# Start of Source text
Monday, August 9, 2010

Central Europe marketshare situation – short analysis (part 5 / Ukraine)

Ukraine

Population: 46.8 mln
Internet users: 5.3 mln (11.5%)

Ukraine, in contrast to previously described Lithuania, is the biggest of the countries from the group I’m describing now. It’s also the only country that is bilingual. Its situation is so different to other countries that I’ll spend more time describing it before we’ll skip to browsers. Feel free to ignore that part, but you may end up asking yourself why Firefox adoption is so low here.

While, in fact, the only official language of Ukraine is Ukrainian, over 17.3% of the population of Ukraine are Russians. In result, 24% of the population speaks native Russian. Another important factor is a strong demographic difference between the East of Ukraine and the West. The western part of Ukraine is focused on partnership with the European Union, while the eastern part looks at Russia as their strategic partner and there is a strong animosity between them. In result for many Ukrainians, Russian language has strong negative correlation. Of course, such model is oversimplified, but it can make it easier for the reader to understand the complexity of the internal situation in Ukraine. Another interesting factor is that although Ukraine is a poor country by European standards (position 100th on the list of GDP per capita), it produces the fourth biggest number of tertiary graduates in Europe.
# End of Source text
- **What this exercise asks**:
1. List every percentage figure in the Ukraine analysis, with what each one measures.
2. According to the Ukraine analysis, where does Ukraine rank in Europe for the number of tertiary graduates it produces?
Draw only on the Ukraine analysis, with no outside knowledge.
# Start of Record list
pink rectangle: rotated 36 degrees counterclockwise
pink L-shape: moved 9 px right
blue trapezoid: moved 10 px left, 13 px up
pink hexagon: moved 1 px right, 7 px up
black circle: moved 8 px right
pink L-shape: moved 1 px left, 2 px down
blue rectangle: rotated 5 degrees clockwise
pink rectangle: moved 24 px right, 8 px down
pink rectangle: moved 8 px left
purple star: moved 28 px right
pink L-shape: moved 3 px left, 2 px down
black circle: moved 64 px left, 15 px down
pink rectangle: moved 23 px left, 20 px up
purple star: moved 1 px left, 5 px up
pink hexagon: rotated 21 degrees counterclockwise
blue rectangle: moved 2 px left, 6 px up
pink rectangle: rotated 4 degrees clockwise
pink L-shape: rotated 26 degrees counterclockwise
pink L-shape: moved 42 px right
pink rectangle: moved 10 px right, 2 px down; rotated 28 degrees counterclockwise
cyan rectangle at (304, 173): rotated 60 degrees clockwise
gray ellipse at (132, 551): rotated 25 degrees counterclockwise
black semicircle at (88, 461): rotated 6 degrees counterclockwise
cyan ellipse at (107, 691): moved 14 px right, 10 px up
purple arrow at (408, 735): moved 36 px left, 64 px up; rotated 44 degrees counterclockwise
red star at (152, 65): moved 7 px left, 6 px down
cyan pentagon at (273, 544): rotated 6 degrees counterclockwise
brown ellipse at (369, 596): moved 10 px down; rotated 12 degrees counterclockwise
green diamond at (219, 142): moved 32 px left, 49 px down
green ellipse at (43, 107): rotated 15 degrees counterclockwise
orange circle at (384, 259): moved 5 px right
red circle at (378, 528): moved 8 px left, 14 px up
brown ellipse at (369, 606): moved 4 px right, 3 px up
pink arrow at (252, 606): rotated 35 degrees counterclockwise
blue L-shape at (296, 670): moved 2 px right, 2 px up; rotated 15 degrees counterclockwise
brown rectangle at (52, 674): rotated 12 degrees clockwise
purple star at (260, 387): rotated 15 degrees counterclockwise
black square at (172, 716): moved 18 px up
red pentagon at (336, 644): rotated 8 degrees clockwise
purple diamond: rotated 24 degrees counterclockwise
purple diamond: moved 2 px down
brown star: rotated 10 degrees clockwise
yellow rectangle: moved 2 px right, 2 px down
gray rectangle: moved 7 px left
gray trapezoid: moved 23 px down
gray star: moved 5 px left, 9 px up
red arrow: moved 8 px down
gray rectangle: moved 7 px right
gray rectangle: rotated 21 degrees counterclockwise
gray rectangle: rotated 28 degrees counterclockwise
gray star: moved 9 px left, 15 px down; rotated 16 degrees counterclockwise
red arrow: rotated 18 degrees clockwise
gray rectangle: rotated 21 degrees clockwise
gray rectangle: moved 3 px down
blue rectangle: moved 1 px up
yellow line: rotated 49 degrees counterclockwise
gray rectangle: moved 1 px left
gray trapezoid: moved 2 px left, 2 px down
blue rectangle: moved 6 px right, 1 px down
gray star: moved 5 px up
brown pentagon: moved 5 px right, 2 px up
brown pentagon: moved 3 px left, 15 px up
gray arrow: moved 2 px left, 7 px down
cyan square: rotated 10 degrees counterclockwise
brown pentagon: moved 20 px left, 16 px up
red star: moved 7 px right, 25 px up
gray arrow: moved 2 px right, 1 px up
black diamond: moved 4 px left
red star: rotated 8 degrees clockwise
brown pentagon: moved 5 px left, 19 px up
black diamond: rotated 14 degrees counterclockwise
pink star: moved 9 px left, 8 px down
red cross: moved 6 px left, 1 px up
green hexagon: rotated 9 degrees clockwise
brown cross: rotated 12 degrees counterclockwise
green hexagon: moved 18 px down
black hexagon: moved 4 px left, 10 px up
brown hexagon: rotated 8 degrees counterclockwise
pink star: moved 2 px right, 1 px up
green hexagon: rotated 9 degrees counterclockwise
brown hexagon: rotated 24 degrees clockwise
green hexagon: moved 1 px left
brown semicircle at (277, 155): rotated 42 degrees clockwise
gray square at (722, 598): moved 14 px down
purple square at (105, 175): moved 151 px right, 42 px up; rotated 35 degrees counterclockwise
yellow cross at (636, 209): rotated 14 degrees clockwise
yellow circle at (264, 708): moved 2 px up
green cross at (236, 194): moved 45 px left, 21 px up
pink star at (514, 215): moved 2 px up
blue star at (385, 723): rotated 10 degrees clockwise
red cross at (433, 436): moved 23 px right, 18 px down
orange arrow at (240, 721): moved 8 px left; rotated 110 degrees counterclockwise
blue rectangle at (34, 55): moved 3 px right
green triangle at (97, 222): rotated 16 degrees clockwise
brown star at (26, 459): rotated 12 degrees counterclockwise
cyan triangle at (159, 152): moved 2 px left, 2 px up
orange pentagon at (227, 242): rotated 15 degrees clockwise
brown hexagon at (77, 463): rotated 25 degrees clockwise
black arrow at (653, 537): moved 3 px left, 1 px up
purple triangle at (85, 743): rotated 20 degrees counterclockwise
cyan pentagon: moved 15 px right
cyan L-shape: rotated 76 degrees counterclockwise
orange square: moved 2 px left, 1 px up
# End of Record list
- **In response**:
1.
11.5%: the share of the population who are internet users
17.3%: the share of the population of Ukraine who are Russians
24%: the share of the population who speak native Russian

2. Ukraine produces the fourth biggest number of tertiary graduates in Europe.